There was no relationship between treatment for depression and decreasing alcohol use. Researchers were unsure of why there was no relationship found other than the already prevalent use of alcohol among this population. Alcohol abuse also leads to depression in this population. For those with alcohol disorders as well as depression, it was found that the alcohol disorder came first.
Researchers found that whatever treatment they did respond to for depression be it cognitive behavioral therapy, medication or placebo; if response came within 12 weeks they were less likely to develop drug use.

The 192 subjects cane from a larger population pool from a previous study on adolescent treatment for depression at Duke University Medical Center.
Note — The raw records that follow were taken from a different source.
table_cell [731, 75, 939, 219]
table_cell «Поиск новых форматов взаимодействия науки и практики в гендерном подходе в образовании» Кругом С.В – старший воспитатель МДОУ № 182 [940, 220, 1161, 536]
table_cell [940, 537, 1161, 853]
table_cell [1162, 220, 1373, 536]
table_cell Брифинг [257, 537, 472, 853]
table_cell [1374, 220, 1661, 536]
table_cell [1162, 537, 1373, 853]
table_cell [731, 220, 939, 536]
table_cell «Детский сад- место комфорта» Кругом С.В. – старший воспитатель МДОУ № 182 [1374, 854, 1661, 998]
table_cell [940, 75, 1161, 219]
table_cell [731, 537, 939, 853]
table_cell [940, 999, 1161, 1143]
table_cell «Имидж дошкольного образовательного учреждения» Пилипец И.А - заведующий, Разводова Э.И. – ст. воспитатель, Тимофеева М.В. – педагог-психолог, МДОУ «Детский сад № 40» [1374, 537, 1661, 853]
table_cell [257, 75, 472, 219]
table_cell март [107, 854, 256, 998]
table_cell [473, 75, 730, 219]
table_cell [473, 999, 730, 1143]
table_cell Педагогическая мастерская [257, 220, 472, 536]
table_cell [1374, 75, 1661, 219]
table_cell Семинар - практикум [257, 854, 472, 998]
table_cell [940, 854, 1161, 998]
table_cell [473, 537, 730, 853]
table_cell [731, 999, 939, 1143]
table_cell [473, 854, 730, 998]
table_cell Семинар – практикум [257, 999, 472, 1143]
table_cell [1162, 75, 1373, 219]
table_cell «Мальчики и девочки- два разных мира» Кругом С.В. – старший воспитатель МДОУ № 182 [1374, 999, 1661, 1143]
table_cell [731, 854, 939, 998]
This previous study had 439 subjects and is considered to be the largest sample of adolescent who had been treated for major depression.

The current study used subjects between the ages of 17-23 who at the end of five years and a follow up study had no preexisting problems with abusing alcohol or drugs.

The previous study, “Onset of Alcohol or Substance Use Disorders Following Treatment for Adolescent Depression" (2004-2008), found the most prevalently used drug was marijuana with 76% of subjects. Other drugs reportedly used were cocaine, opiates and hallucinogens.

To be diagnosed with a major depression, subjects must have had at least five symptoms for a period of time prior to treatment. Symptoms included depressed mood, loss of interest, appetite, sleep or energy disruptions, poor concentration, feelings of worthlessness and suicidal thoughts or behavior.
Researchers noted that improved mood regulation in subjects die to medicine or skills from cognitive behavior therapy, in addition to support and education that coincided with all the treatments may have played important roles in keeping adolescents from drug use.